* [Action item]: Set down every entry word for word. Omit the pictures.

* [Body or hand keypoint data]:
▶

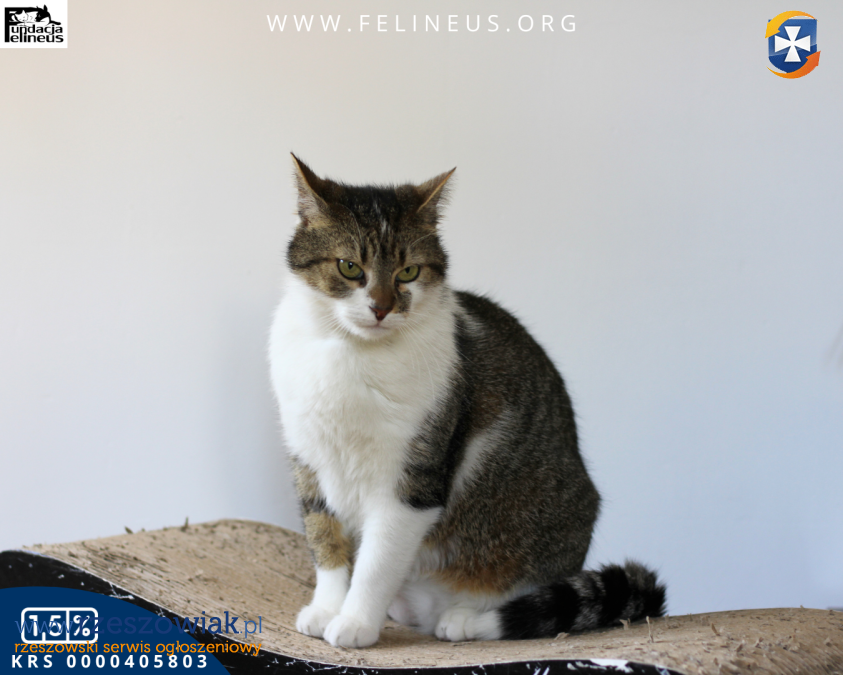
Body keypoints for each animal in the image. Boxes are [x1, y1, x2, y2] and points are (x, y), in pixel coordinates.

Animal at [268, 154, 665, 649]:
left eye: (408, 272)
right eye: (348, 267)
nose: (381, 307)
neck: (350, 353)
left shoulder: (414, 480)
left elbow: (377, 563)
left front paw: (356, 622)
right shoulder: (308, 459)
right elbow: (325, 541)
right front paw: (326, 609)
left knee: (524, 603)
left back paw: (465, 619)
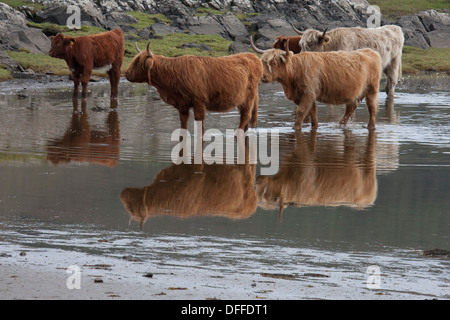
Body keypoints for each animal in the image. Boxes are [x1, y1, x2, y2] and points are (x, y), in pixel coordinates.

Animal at [125, 43, 262, 131]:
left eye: (137, 62)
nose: (126, 73)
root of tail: (252, 56)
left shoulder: (199, 101)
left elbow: (199, 122)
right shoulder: (182, 104)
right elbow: (183, 123)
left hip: (248, 97)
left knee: (245, 116)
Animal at [251, 38, 382, 130]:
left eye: (274, 63)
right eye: (263, 62)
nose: (263, 76)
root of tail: (370, 51)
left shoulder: (308, 94)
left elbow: (301, 111)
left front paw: (295, 127)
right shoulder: (304, 95)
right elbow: (312, 112)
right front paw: (315, 126)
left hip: (372, 89)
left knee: (372, 107)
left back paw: (370, 126)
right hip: (353, 92)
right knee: (351, 107)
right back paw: (341, 124)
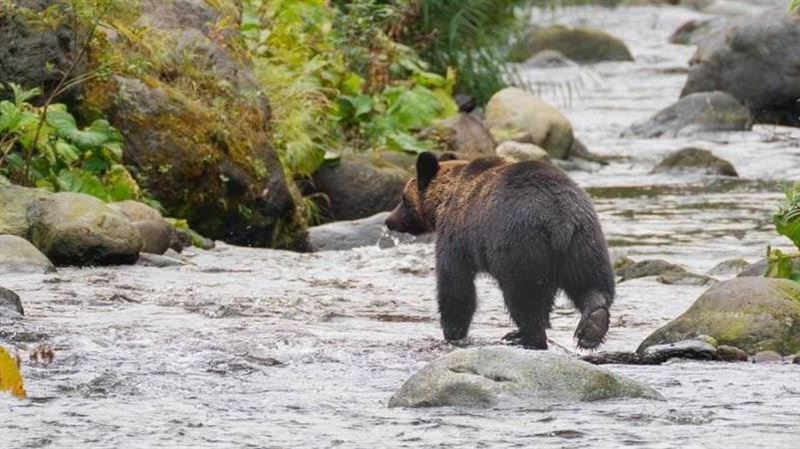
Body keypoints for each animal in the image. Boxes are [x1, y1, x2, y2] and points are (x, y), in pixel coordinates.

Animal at [384, 152, 615, 350]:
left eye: (404, 199)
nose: (389, 221)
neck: (445, 200)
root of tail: (560, 218)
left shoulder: (456, 236)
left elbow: (455, 285)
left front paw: (453, 332)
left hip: (519, 244)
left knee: (523, 296)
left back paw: (526, 337)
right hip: (585, 240)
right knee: (591, 283)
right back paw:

◀

* [Result of this task]:
Body keypoints for each animal in the image. Boxes are [x1, y1, x2, y2] and points are (x, y), in pixel coordinates.

Animal at [268, 154, 665, 649]:
left eye: (408, 272)
right eye: (348, 267)
nose: (381, 307)
neck: (350, 353)
left shoulder: (414, 480)
left elbow: (377, 563)
left front paw: (356, 622)
right shoulder: (308, 459)
right elbow: (325, 541)
right front paw: (326, 609)
left knee: (524, 603)
left back paw: (465, 619)
Body keypoints for each animal in the image. Boxes are [x1, y1, x2, y2] and points are (x, y), in pixel coordinates.

Animal at [125, 43, 262, 131]:
left eye: (137, 62)
nose: (126, 73)
root of tail: (252, 56)
left shoulder: (199, 101)
left elbow: (199, 122)
right shoulder: (182, 104)
right elbow: (183, 123)
left hip: (248, 97)
left knee: (245, 116)
Animal at [251, 38, 382, 130]:
left eye: (274, 63)
right eye: (263, 62)
nose: (263, 76)
root of tail: (370, 51)
left shoulder: (308, 94)
left elbow: (301, 111)
left front paw: (295, 127)
right shoulder: (304, 95)
right elbow: (312, 112)
right front paw: (315, 126)
left hip: (372, 89)
left knee: (372, 107)
left back paw: (370, 126)
right hip: (353, 92)
right knee: (351, 107)
right back paw: (341, 124)
Body keypoints for each animal in the image. Boxes are [x1, y1, x2, y2] and points are (x, y), in pixel coordinates.

Animal at [384, 152, 615, 350]:
left eye: (404, 199)
nose: (389, 221)
neck: (445, 200)
root of tail: (560, 218)
left shoulder: (456, 236)
left elbow: (455, 285)
left front paw: (453, 332)
left hip: (519, 244)
left knee: (523, 296)
left back paw: (526, 337)
right hip: (585, 240)
right knee: (591, 283)
right back paw:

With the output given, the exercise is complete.